Depending on how fast to sling the material, and which trajectory you take, we could assume that no more than a decade would be needed to get the first part of the material to Mars.

As for warming, a stead stream of ice cubed sized material would transfer a good amount of heat through friction. A decent amount of water vapor would form in the upper atmosphere acting like a green house.

Breathable in 50? No - but you could assume an increase of air pressure to where your Martian Colonist could walk outside with oxygen masks.

The algae would of course be converting the CO2 to Oxygen.

Need an inert gas to mix. I can not recall what the nitrogen content of Mar's soil is, we can assume that adding water will release many interesting things like nitrogen into the atmosphere.

The Algae farms of Mars:

These would be everywhere that water collects. In craters, in hollows. The algae (most likely engineered to not only live in the colder temps, but also sped up in its life cycle) Would be harvested nearly every day. That would be piled up and tossed with added bacterias to create compost.

That compost would be added to the native soil for food for the next level of plant life, grasses and hardy varieties of trees. (Nothing that requires a pollinator; ie bee)

Once you get the temperature to remain above freezing at the poles you could have planters planting vast tracts of Fir and Pine from earth's norther regions (Canada?) also seeding with Tundra flora further to the north and south.

Seeding Mars with Bacteria which eat the dead material may be far easier than we think. We find that bacteria has a wide range of life zones on earth.

Genetically engineered earth worms would be introduced once the soil got warm enough - perhaps when the atmosphere is still too high in CO2 for humans, but low enough for a genetically engineered worm.

The worms are the most important soil dwellers, then do a lot of work here on earth.

The Genetically Engineered algae and worms would die off when the CO2 level got lower, thus providing a good natural shut off switch. These would be replaced with more terrestrial versions to maintain the system.

We could assume that 50 years into the project the atmosphere would be dense enough to be comfortable enough for shirt sleeve work. Ok a sweater.

Around that time the CO2 levels should be fixed in the algae you have been growing like crazy, that has been turned into the soil by the earth worms. The atmosphere may be breathable - thin, yes, but breathable.

Most likely the introduction of more plants, insects and perhaps some small mammals (fish would have no problem) would be at this stage.

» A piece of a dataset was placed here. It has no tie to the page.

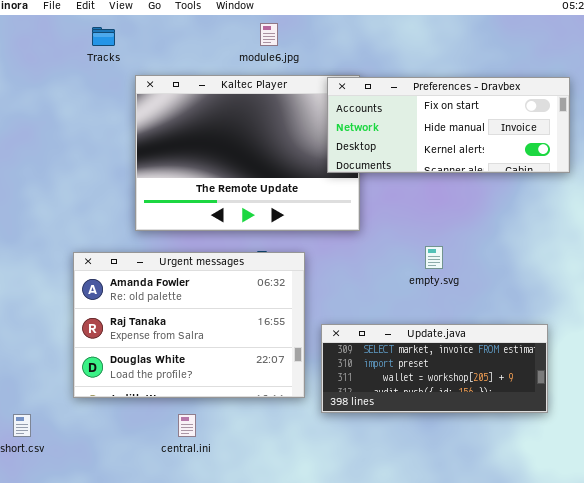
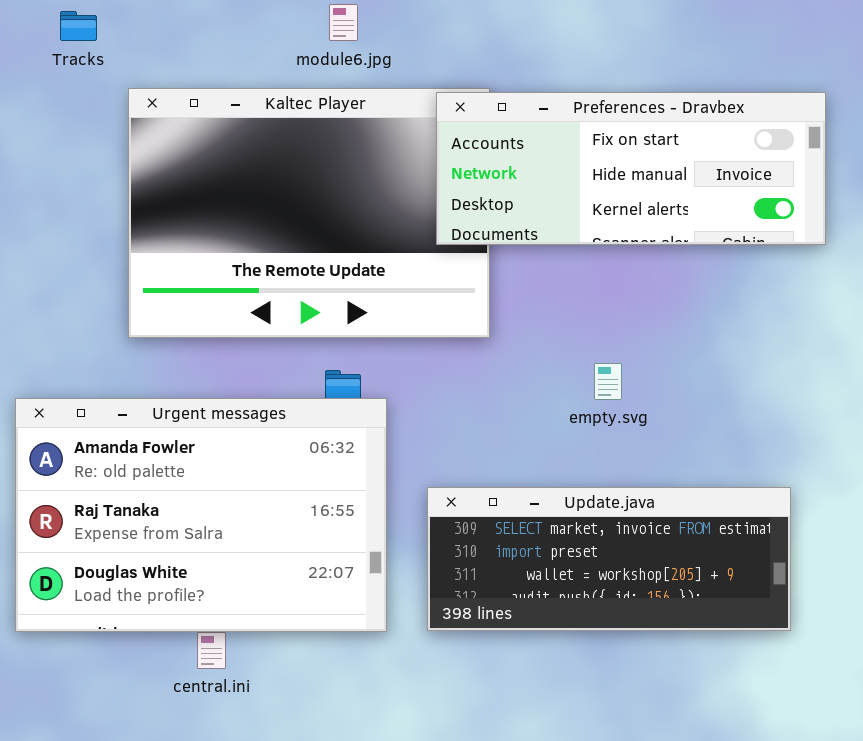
Urgent messages: [73,252,305,398] -> [15,398,387,632], moved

Some of the key issues may be protesters demonstrating on Earth about the removal and damage to Saturn's Rings. Imagine the outcry over the loss of that natural beauty.

Perhaps another issue would be a limit to the amount of material available, thus a cut off date of finding another source of material to keep Mars replenished.

Of course if you use this information in a book, I do hope you give me a little credit for the idea ;-)

Happy trails

Az

[eburacum45]

As I have pointed out in this forum before, I am afraid the rings will have to go!
They are a danger to shipping, and a valuable resource - too good to waste by just letting them sit there looking pretty.